(Beginning of Data)
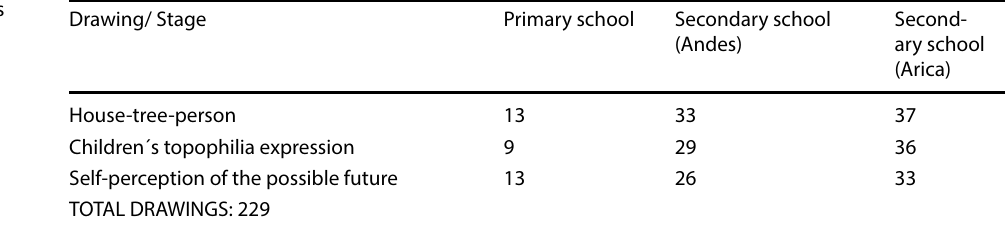
Table 2 Aymara children´s drawings distribution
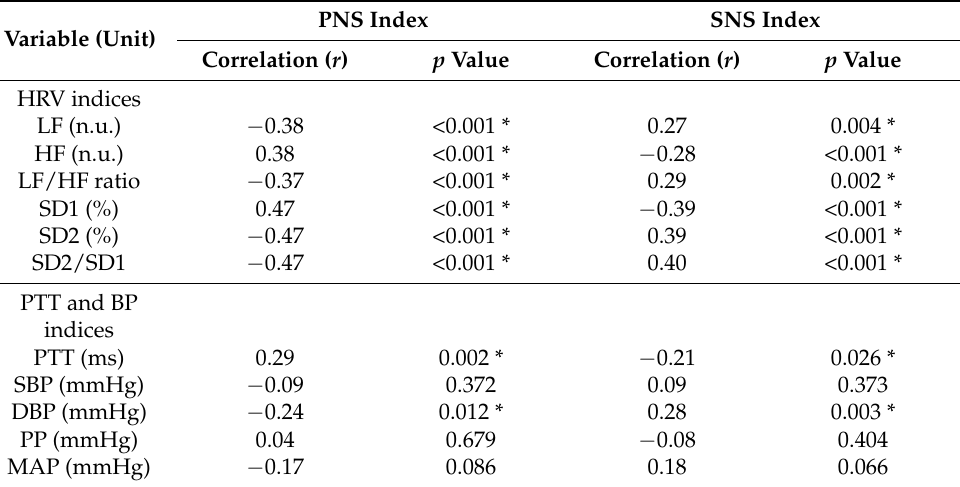
Table 3. A nonparametric partial correlation in all ischemic stroke patients with age and sex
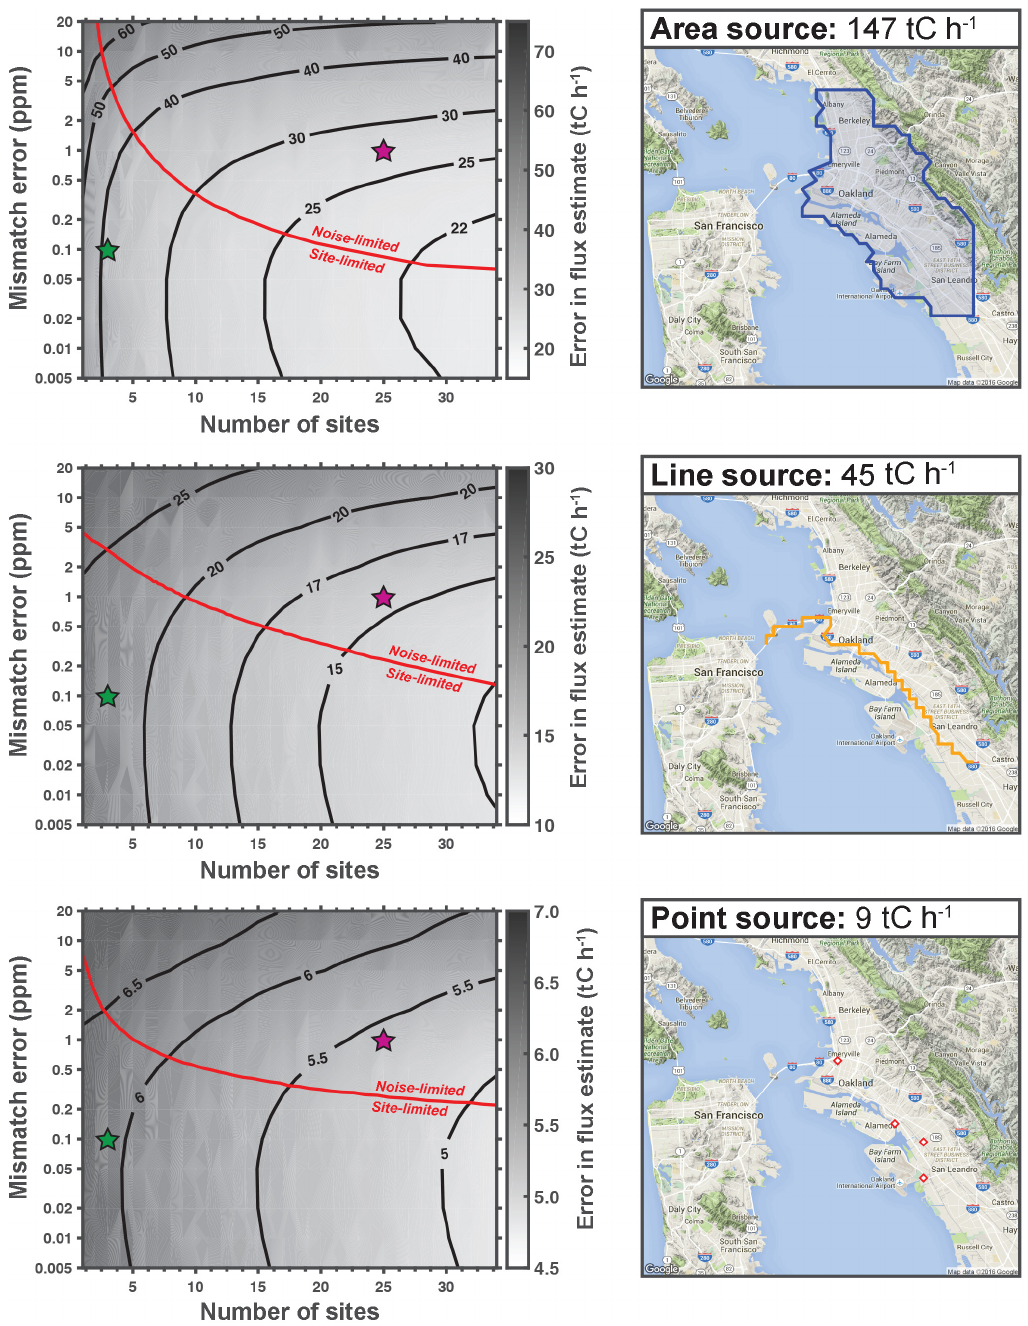
Figure 4. Left column shows the error in the posterior CO 2 fluxes. Right column shows the fluxes being estimated. Top row is the area source, middle row is the line source, and bottom row is the point source. Inversions were performed using n s = [ 1 , 2 ,..., 34 ] sites and σ m = [ 0 . 005 , 0 . 01 , 0 . 02 , 0 . 05 , 0 . 1 , 0 . 2 , 0 . 5 , 1 , 2 , 10 , 20 ] ppm mismatch error. Results shown are the mean of a Monte Carlo analysis using 20 different combinations of sites for each (n s , σ m ) pair. Contours are from the statistical models ˆ η (see Eqs. 5–7) converted to flux errors, and the red lines are the ridge lines that define the cutoff between the noise-limited and site-limited regimes. Purple star shows an observing system with 25 sites and 1ppm noise. Green star shows an observing system with three sites and 0.1ppm noise. Note the log scale on the y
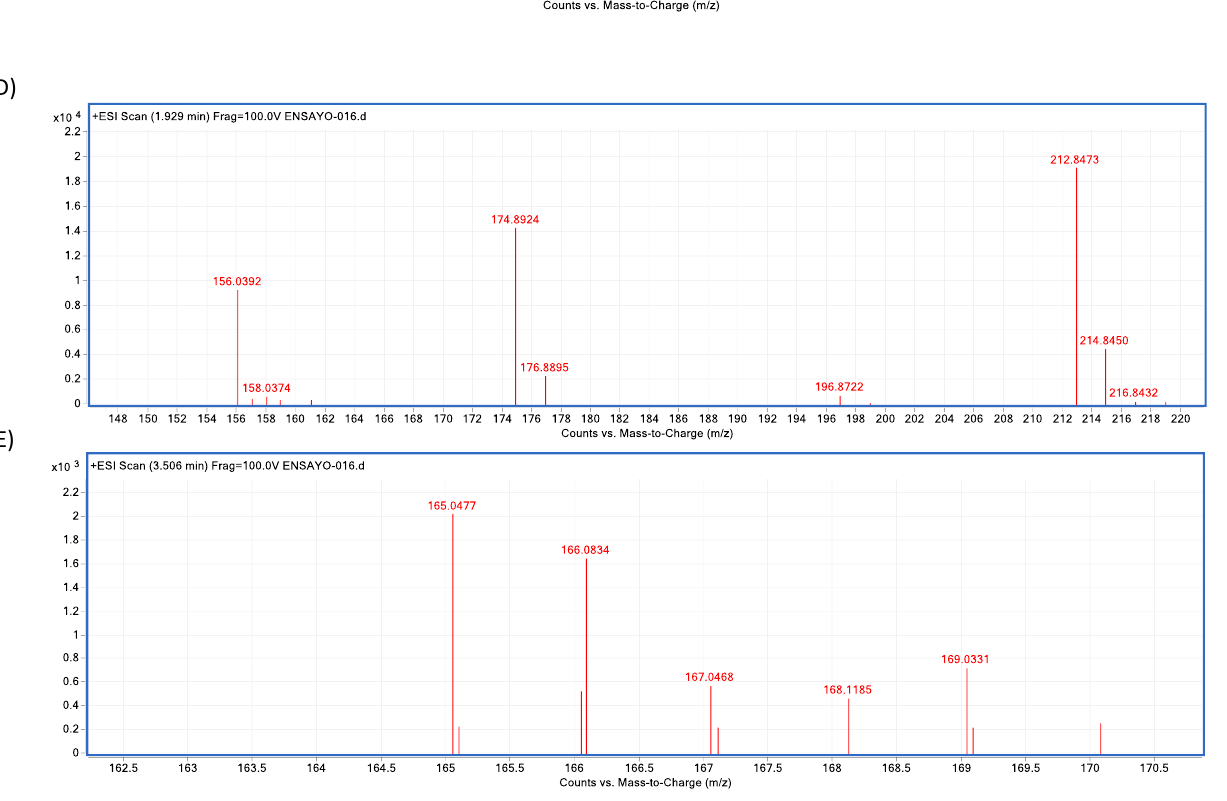
Figure 24. Neutral metalloendopeptidase – OTA biotransformation HPLC – TOF – MS chromatograms showing: ( A ) Ochratoxin (OTA) control peak; ( B ) Ochratoxin (OTA) peak is not present in tested tubes (red = control; brown line = tested tube); ( C ) OTA’s molecular ion as found in control tubes (M + 1) at 404.05 ( m / z ); ( D ) molecular ion (M + 1) of the most stable product of α -ochratoxin fragmentation at 212.84 ( m / z ); ( E ) Phenylalanine molecular ion (M + 1) at 166.08 ( m / z ) final product of OTA biotransformation by neutral metalloendopeptidase, as found in tested tubes.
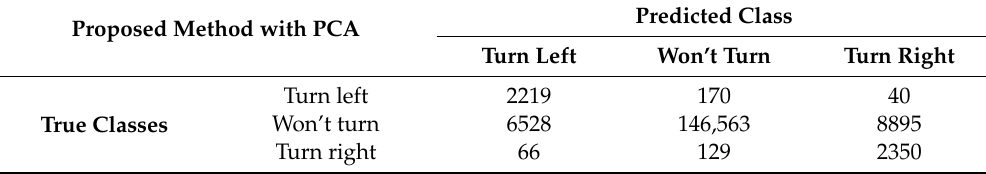
Table 11. The confusion matrix of the proposed method with PCA with 0.1 s prediction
(End of Data)
### Exercise prompt
For this exercise, give the listing again exactly as written, with the pictures omitted.

### Answer for this exercise
Table 2 Aymara children´s drawings distribution
Table 3. A nonparametric partial correlation in all ischemic stroke patients with age and sex
Figure 4. Left column shows the error in the posterior CO 2 fluxes. Right column shows the fluxes being estimated. Top row is the area source, middle row is the line source, and bottom row is the point source. Inversions were performed using n s = [ 1 , 2 ,..., 34 ] sites and σ m = [ 0 . 005 , 0 . 01 , 0 . 02 , 0 . 05 , 0 . 1 , 0 . 2 , 0 . 5 , 1 , 2 , 10 , 20 ] ppm mismatch error. Results shown are the mean of a Monte Carlo analysis using 20 different combinations of sites for each (n s , σ m ) pair. Contours are from the statistical models ˆ η (see Eqs. 5–7) converted to flux errors, and the red lines are the ridge lines that define the cutoff between the noise-limited and site-limited regimes. Purple star shows an observing system with 25 sites and 1ppm noise. Green star shows an observing system with three sites and 0.1ppm noise. Note the log scale on the y
Figure 24. Neutral metalloendopeptidase – OTA biotransformation HPLC – TOF – MS chromatograms showing: ( A ) Ochratoxin (OTA) control peak; ( B ) Ochratoxin (OTA) peak is not present in tested tubes (red = control; brown line = tested tube); ( C ) OTA’s molecular ion as found in control tubes (M + 1) at 404.05 ( m / z ); ( D ) molecular ion (M + 1) of the most stable product of α -ochratoxin fragmentation at 212.84 ( m / z ); ( E ) Phenylalanine molecular ion (M + 1) at 166.08 ( m / z ) final product of OTA biotransformation by neutral metalloendopeptidase, as found in tested tubes.
Table 11. The confusion matrix of the proposed method with PCA with 0.1 s prediction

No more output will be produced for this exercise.